>> start SUPPLIED PASSAGE

Beginner Guide Pokémon

How Pokémon Grading Works: Step-by-Step From Raw Card to Certified Slab

A complete walkthrough of the Pokémon card grading process — what happens at the grading company, how grades are assigned, and how to prepare cards for the best result.

Marcus Chen Published Jul 16, 2026 Updated Jul 16, 2026 7 min read

The Short Answer

  • Pokémon grading works by sending cards to a professional company that inspects centering, corners, edges, and surface under magnification.
  • The grader assigns a 1–10 grade, authenticates the card, and seals it in a tamper-evident plastic slab.
  • The process takes 20–65 days depending on the company and service tier.
  • Pre-screening with AI or manual inspection before submission reduces wasted grading fees by 40–60%.
  • Each grading company has its own standards, but all use the same four criteria and 1–10 scale.

Short Answer: How Pokémon Grading Works

Pokémon grading works by sending your raw cards to a professional grading company (PSA, BGS, CGC, or SGC). The company inspects each card under magnification and controlled lighting, evaluates four criteria — centering, corners, edges, and surface — assigns a numeric grade from 1 to 10, authenticates the card as genuine, and seals it in a tamper-evident plastic holder with a certification label. The graded card is then shipped back to you.

How does grading Pokémon cards work in practice? You create a submission account, fill out a form, select a service tier, package the cards in sleeves and semi-rigid holders, ship them via insured mail, wait 20–65 days, and receive your graded cards back in sealed slabs.

The Complete Grading Process Step by Step

Here is exactly what happens from the moment you decide to grade a card to the moment it arrives back in a slab:

  1. Step 1 — Card selection. Identify which Pokémon cards are worth grading. Check raw value, condition, and market demand. A card should be worth at least $50 raw and appear capable of earning grade 8 or higher.

>> end SUPPLIED PASSAGE

=== THE PROBLEM ===
Retype the part of the grading guide that opens with the words containing "Beginner Guide Pokémon" and closes with "the best result.". The rows that follow are separate from the grading guide.

>> start DATA RECORDS

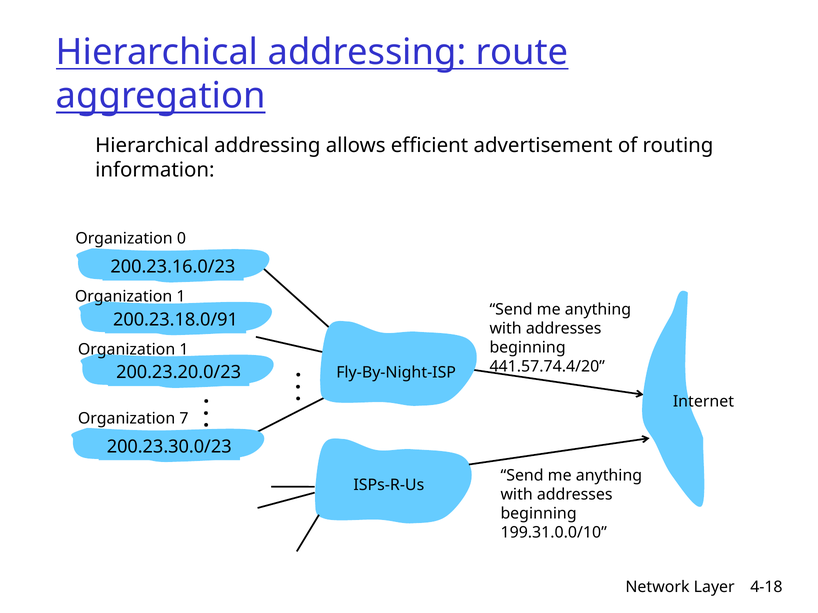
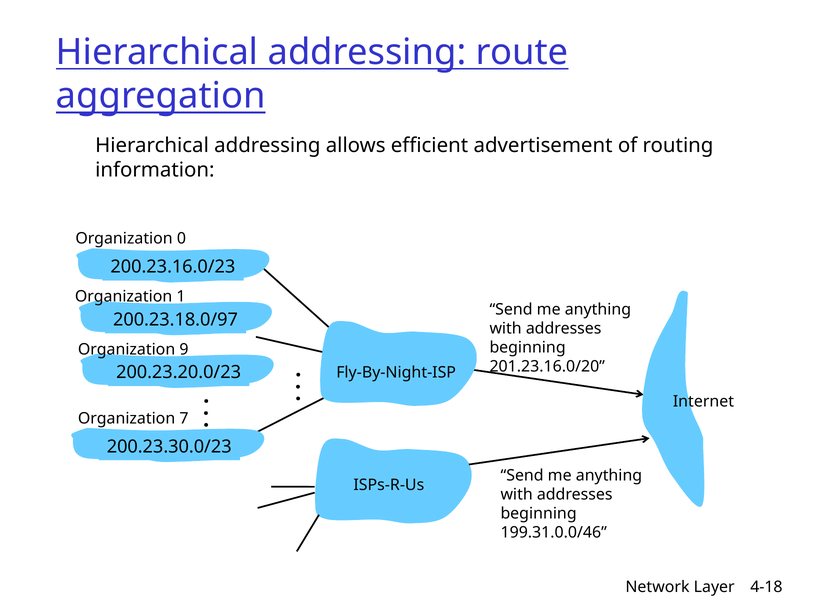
200.23.18.0/91: 200.23.18.0/91 -> 200.23.18.0/97
1 at (184, 350): 1 -> 9
441.57.74.4/20: 441.57.74.4/20 -> 201.23.16.0/20
199.31.0.0/10: 199.31.0.0/10 -> 199.31.0.0/46
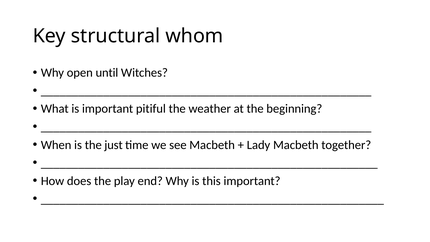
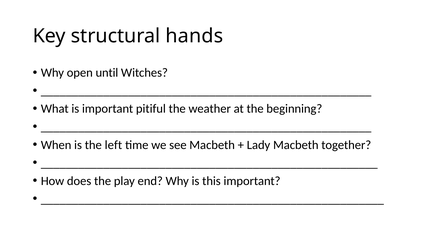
whom: whom -> hands
just: just -> left
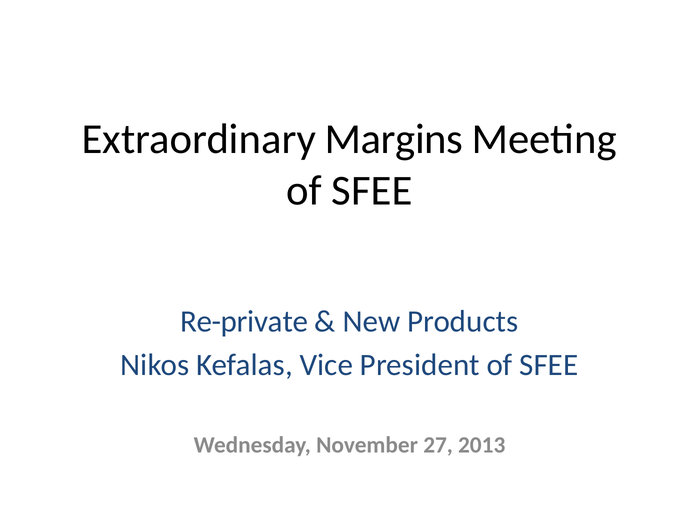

>> end DATA RECORDS

=== TASK SOLUTION ===
Beginner Guide Pokémon

How Pokémon Grading Works: Step-by-Step From Raw Card to Certified Slab

A complete walkthrough of the Pokémon card grading process — what happens at the grading company, how grades are assigned, and how to prepare cards for the best result.